Take each line from the entries that holds "camera" and copy it out.

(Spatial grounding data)
=-=-=
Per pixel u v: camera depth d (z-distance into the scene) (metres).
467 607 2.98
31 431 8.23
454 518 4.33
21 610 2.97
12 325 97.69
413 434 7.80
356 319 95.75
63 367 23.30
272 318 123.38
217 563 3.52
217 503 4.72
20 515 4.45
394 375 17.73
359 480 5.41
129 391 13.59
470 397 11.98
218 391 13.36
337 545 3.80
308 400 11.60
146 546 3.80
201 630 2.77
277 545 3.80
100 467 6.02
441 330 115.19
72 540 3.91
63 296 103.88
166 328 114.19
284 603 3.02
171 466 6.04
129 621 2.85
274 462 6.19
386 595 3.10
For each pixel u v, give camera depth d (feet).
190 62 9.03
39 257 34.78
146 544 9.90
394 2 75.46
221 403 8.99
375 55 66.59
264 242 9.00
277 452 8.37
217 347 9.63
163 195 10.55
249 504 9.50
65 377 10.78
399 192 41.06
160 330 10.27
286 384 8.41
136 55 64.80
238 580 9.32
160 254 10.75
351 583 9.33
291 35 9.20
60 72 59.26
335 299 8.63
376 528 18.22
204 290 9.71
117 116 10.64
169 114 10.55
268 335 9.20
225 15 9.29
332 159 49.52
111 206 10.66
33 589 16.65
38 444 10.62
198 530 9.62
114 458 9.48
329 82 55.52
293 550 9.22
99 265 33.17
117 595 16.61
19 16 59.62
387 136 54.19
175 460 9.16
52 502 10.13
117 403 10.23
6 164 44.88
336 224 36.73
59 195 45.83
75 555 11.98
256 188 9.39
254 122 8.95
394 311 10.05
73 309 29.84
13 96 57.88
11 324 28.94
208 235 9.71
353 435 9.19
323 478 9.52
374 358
=-=-=
*Task output*.
Per pixel u v: camera depth d (z-distance into the scene) (metres).
For each pixel u v, give camera depth d (feet).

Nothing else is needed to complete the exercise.